1

When using ExcerptAppender over Chronicle Queue (append only log) is it guaranteed that only the end of file may be truncated in case of power loss i.e. all intermediate records are not corrupted? If so what implementation/filesystem/OS behaviour does this rely on?

I'm interested in linux/x64. Since this is over an mmap - my understanding is that the order of flushing of pages from page cache isn't defined and also the disk can reorder writes. Is it supposed to only be guaranteed for SSDs or a particular filesystem?

hawk
  • 1,827
  • 2
  • 14
  • 28

1 Answers1

1

Queue relies on the OS flushing the data to disk asynchronously. The OS usually ensures data is pushed to disk within 30 seconds by default, however the pages written could be in any order, so while 99% of the last 30 seconds might be written there is a chance all of the last 30 seconds is unreadable. This time boundary isn't dependant on the choice of disk, rather configuration of the OS.

The choice of disk alters the bust throughput sustainable, as well as how much data you can write before needing to archive or delete it.

If you want reliable disk writes we recommend using replication to a 2nd or 3rd machine so that if the machine dies or the whole data centre is unavailable, you can continue operation. This uses Chronicle Queue Enterprise.

•••

To do
A) Can you extract from the Chronicle Queue thread the passage from "I'm interested in" up to and including "configuration of the OS.", word for word?
B) How would you sum up the Chronicle Queue thread in two sentences?

Material provided

•••

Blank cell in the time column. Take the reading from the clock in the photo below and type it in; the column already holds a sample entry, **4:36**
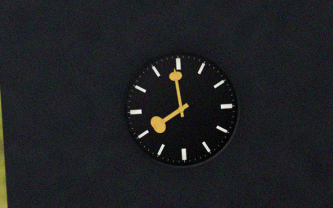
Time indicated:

•••

Final answers
A)
I'm interested in linux/x64. Since this is over an mmap - my understanding is that the order of flushing of pages from page cache isn't defined and also the disk can reorder writes. Is it supposed to only be guaranteed for SSDs or a particular filesystem?

hawk
  • 1,827
  • 2
  • 14
  • 28

1 Answers1

1

Queue relies on the OS flushing the data to disk asynchronously. The OS usually ensures data is pushed to disk within 30 seconds by default, however the pages written could be in any order, so while 99% of the last 30 seconds might be written there is a chance all of the last 30 seconds is unreadable. This time boundary isn't dependant on the choice of disk, rather configuration of the OS.

B) A user asks whether Chronicle Queue's ExcerptAppender guarantees that only the end of the file can be truncated after a power loss, noting that on linux/x64 page flushing over mmap and disk writes may happen out of order. The reply says Queue relies on the OS flushing data asynchronously, usually within 30 seconds and with pages in any order, so all of the last 30 seconds could be unreadable, and it recommends replication to another machine with Chronicle Queue Enterprise for reliable writes.